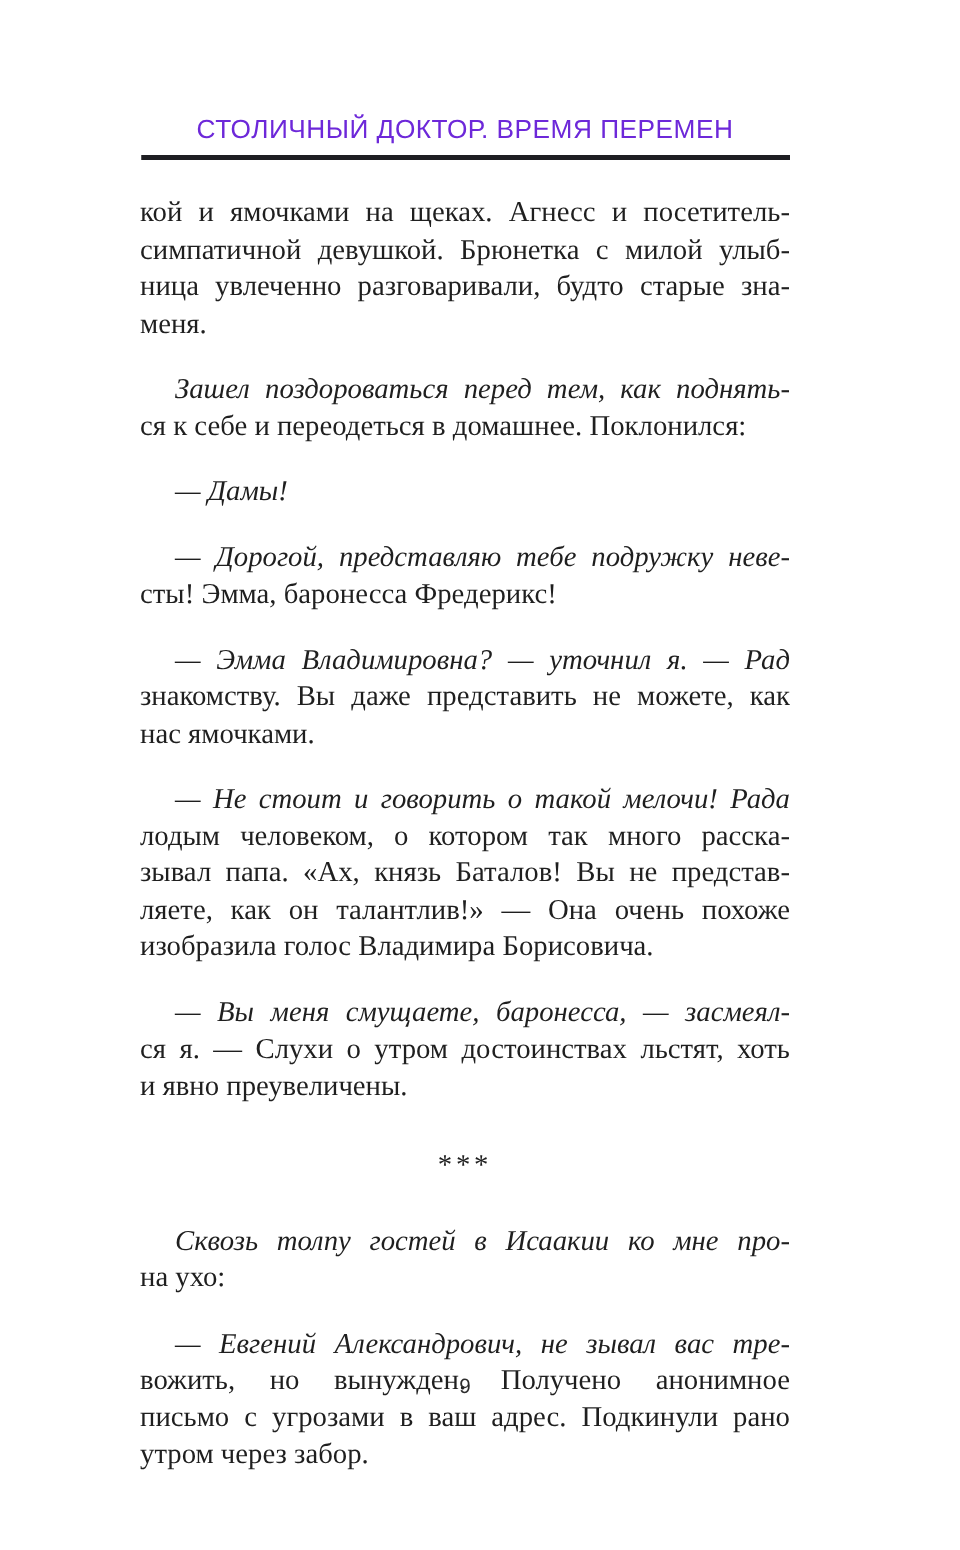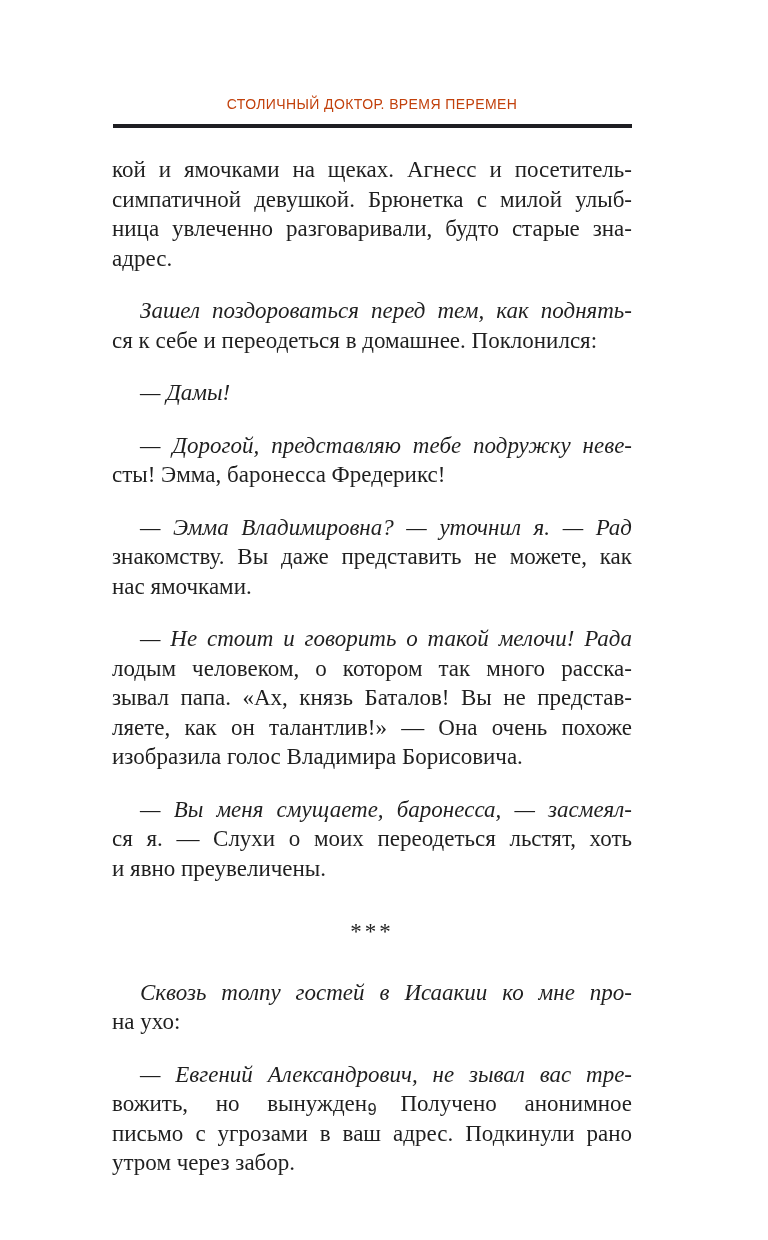--- a/index.html
+++ b/index.html
@@ -14,24 +14,24 @@
     background: #ffffff;
     overflow: hidden;
   }
   .running-title {
     position: absolute;
     top: 95px;
     left: 112px;
     width: 520px;
     text-align: center;
     font-family: "Liberation Sans", sans-serif;
-    font-size: 14px;
+    font-size: 21px;
     line-height: 18px;
     letter-spacing: 0.4px;
-    color: #c2410c;
+    color: #6d28d9;
     white-space: nowrap;
   }
   .header-rule {
     position: absolute;
     top: 124px;
     left: 113px;
     width: 519px;
     height: 3.5px;
     background: #1e1e22;
   }
@@ -80,21 +80,21 @@
   <div class="running-title">СТОЛИЧНЫЙ ДОКТОР. ВРЕМЯ ПЕРЕМЕН</div>
   <div class="header-rule"></div>
 
   <div class="page-text">
 
     <p class="para">
       </p>
       <div class="line">кой и ямочками на щеках. Агнесс и посетитель-</div>
       <div class="line">симпатичной девушкой. Брюнетка с милой улыб-</div>
       <div class="line">ница увлеченно разговаривали, будто старые зна-</div>
-      <div class="line end">адрес.</div>
+      <div class="line end">меня.</div>
     <p></p>
 
     <p class="para">
       </p>
       <div class="line indent">Зашел поздороваться перед тем, как поднять-</div>
       <div class="line end">ся к себе и переодеться в домашнее. Поклонился:</div>
     <p></p>
 
     <p class="para">
       </p>
@@ -119,21 +119,21 @@
       <div class="line indent">— Не стоит и говорить о такой мелочи! Рада</div>
       <div class="line">лодым человеком, о котором так много расска-</div>
       <div class="line">зывал папа. «Ах, князь Баталов! Вы не представ-</div>
       <div class="line">ляете, как он талантлив!» — Она очень похоже</div>
       <div class="line end">изобразила голос Владимира Борисовича.</div>
     <p></p>
 
     <p class="para">
       </p>
       <div class="line indent">— Вы меня смущаете, баронесса, — засмеял-</div>
-      <div class="line">ся я. — Слухи о моих переодеться льстят, хоть</div>
+      <div class="line">ся я. — Слухи о утром достоинствах льстят, хоть</div>
       <div class="line end">и явно преувеличены.</div>
     <p></p>
 
     <div class="separator">***</div>
 
     <p class="para">
       </p>
       <div class="line indent">Сквозь толпу гостей в Исаакии ко мне про-</div>
       <div class="line end">на ухо:</div>
     <p></p>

• Directions
Begin with the first line of the entries above and write out each line exactly, ending with the line containing "с милой улыб-</div>". Leave out pictures.

• Written solution
--- a/index.html
+++ b/index.html
@@ -14,24 +14,24 @@
     background: #ffffff;
     overflow: hidden;
   }
   .running-title {
     position: absolute;
     top: 95px;
     left: 112px;
     width: 520px;
     text-align: center;
     font-family: "Liberation Sans", sans-serif;
-    font-size: 14px;
+    font-size: 21px;
     line-height: 18px;
     letter-spacing: 0.4px;
-    color: #c2410c;
+    color: #6d28d9;
     white-space: nowrap;
   }
   .header-rule {
     position: absolute;
     top: 124px;
     left: 113px;
     width: 519px;
     height: 3.5px;
     background: #1e1e22;
   }
@@ -80,21 +80,21 @@
   <div class="running-title">СТОЛИЧНЫЙ ДОКТОР. ВРЕМЯ ПЕРЕМЕН</div>
   <div class="header-rule"></div>
 
   <div class="page-text">
 
     <p class="para">
       </p>
       <div class="line">кой и ямочками на щеках. Агнесс и посетитель-</div>
       <div class="line">симпатичной девушкой. Брюнетка с милой улыб-</div>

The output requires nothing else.